Leitsatz
Besteht die Position eines Gesellschafters allein in der gebundenen Mitwirkung an einer inkongruenten Kapitalerhöhung, vermittelt sie kein wirtschaftliches Eigentum nach § 39 Abs. 2 Nr. 1 AO an einem Gesellschaftsanteil.
Sachverhalt
Ein Steuerpflichtiger erwarb im Juli 1999 zunächst einen Geschäftsanteil von 12,6 % an der K GmbH von der H GmbH. Das Stammkapital der K GmbH betrug umgerechnet 25.565 EUR. Die H GmbH – seit Gründung der K GmbH Ende 1996 alleinige Gesellschafterin – splittete ihre Beteiligung in einen Anteil zu 9.458 EUR und je 5 Anteile zu 3.221 EUR, von denen der Steuerpflichtige einen und die H GmbH selbst ebenfalls einen erhielt. Nach diesem Vertrag hielten die "Erschienenen", darunter auch der Steuerpflichtige bzw. sein Stellvertreter, unter Verzicht auf alle Frist- und Formvorschriften eine Gesellschafterversammlung der K GmbH ab und beschlossen eine Erhöhung des Stammkapitals der Gesellschaft auf 24.000.000 EUR. Damit verminderte sich die Beteiligung des Steuerpflichtigen auf 0,0208 %. Er wurde als einer von 3 Geschäftsführern bestellt. Erst dann wurde der Vertrag von den Vertragsparteien unterzeichnet und notariell beurkundet. Im August 2000 veräußerte der Steuerpflichtige seinen Gesellschaftsanteil für 1.533.875 EUR. Der Veräußerungsgewinn betrug 1.528.875 EUR. Das Finanzamt besteuerte diesen Gewinn nach § 17 EStG. Das FG gab ihm Recht.

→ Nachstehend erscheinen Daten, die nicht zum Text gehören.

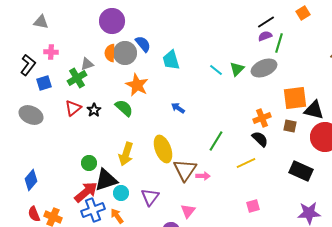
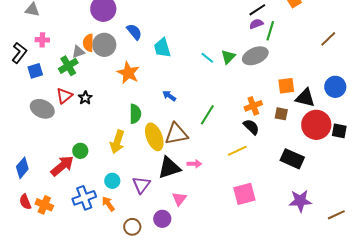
orange semicircle: (110, 53) -> (88, 43), moved
gray circle: (125, 53) -> (104, 45), moved
orange square: (295, 98) -> (286, 86), size x0.7
green semicircle: (124, 108) -> (135, 114), moved, turned 48
gray ellipse: (31, 115) -> (42, 109), moved
green line: (216, 141) -> (207, 115), moved
brown triangle: (185, 170) -> (176, 134), moved, turned 45
black triangle: (106, 180) -> (169, 168), moved
red arrow: (86, 192) -> (62, 166), moved
pink square: (253, 206) -> (244, 194), size x1.6

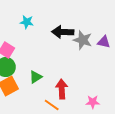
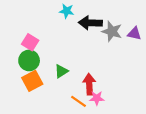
cyan star: (27, 22) -> (67, 11), moved
pink star: (93, 102) -> (97, 98), moved

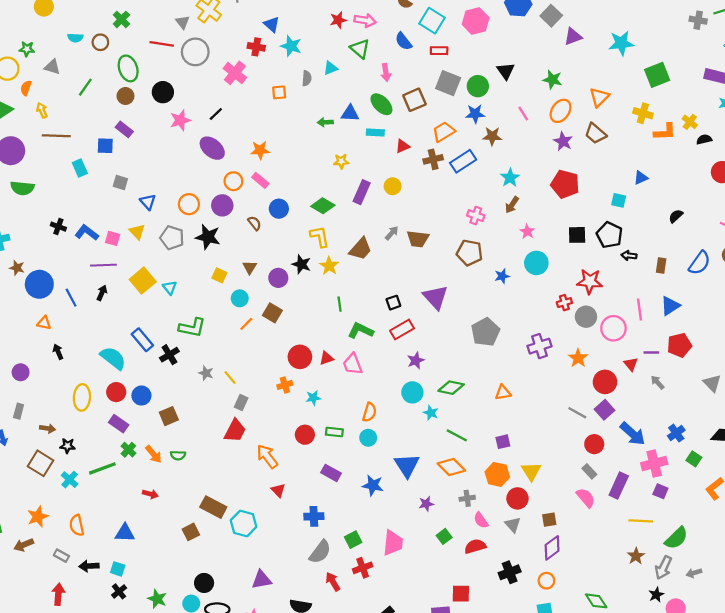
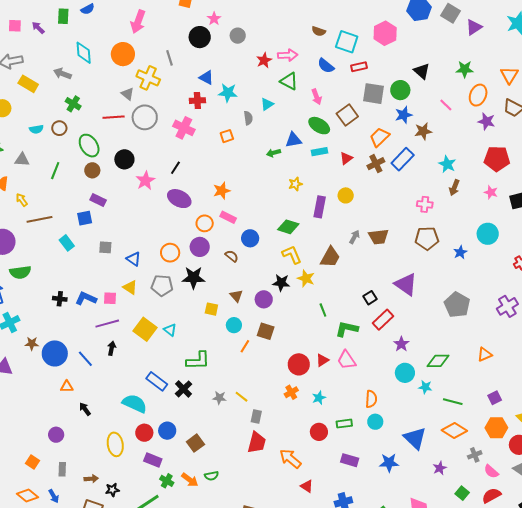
pink star: (527, 232) -> (491, 192), moved

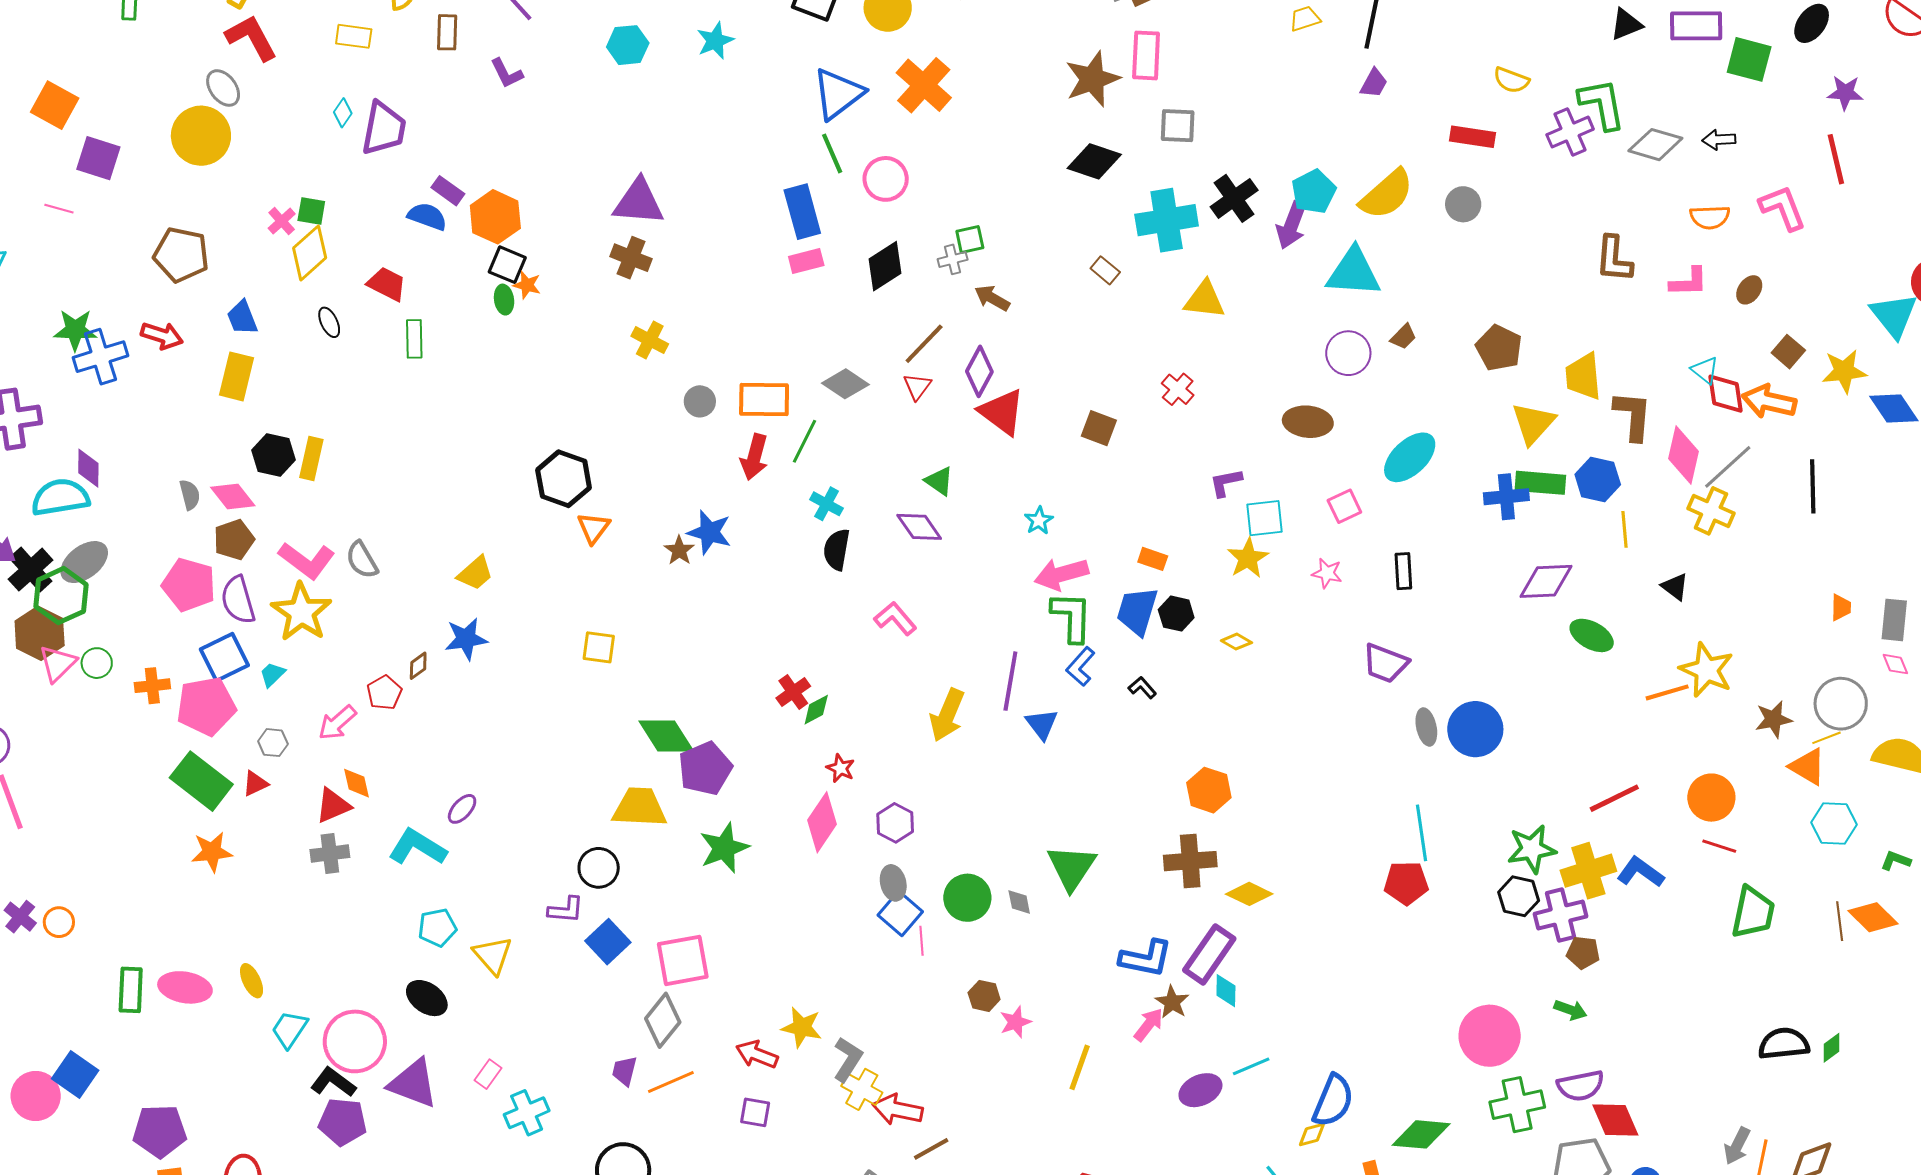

Der BFH entscheidet, dass das FG zu Unrecht von einer wesentlichen Beteiligung des Steuerpflichtigen nach § 17 Abs. 1 EStG an der K GmbH ausgegangen ist. Danach ist eine wesentliche Beteiligung anzunehmen, wenn der Veräußerer an der Gesellschaft zu mindestens 10 % unmittelbar oder mittelbar beteiligt war (§ 17 Abs. 1 Satz 4 EStG a.F.). Vorliegend hat der Steuerpflichtige vor der inkongruenten Kapitalerhöhung keine tatsächliche freie Verfügungsbefugnis über eine Beteiligung von 12,6 % erworben. Es war ihm zu keinem Zeitpunkt möglich, aus einer wesentlichen Beteiligung resultierende Rechte, jenseits der Mitwirkung an der inkongruenten Kapitalerhöhung, auszuüben.
Seine Position bestand allein in der gebundenen Mitwirkung an der Herstellung der vorweg vereinbarten Gesellschaftsstruktur unter Reduzierung der eigenen Beteiligungsquote. Die aus der Beteiligung resultierenden Verwaltungsrechte standen ihm ausschließlich in Gestalt einer einmaligen vorweg gebundenen Stimmrechtsausübung zu. Für die tatsächliche Wahrnehmung von vermögensrechtlichen Ansprüchen ließ die Vertragsgestaltung keinerlei Raum.
Link zur Entscheidung
BFH, Urteil v. 25.5.2011, IX R 23/10.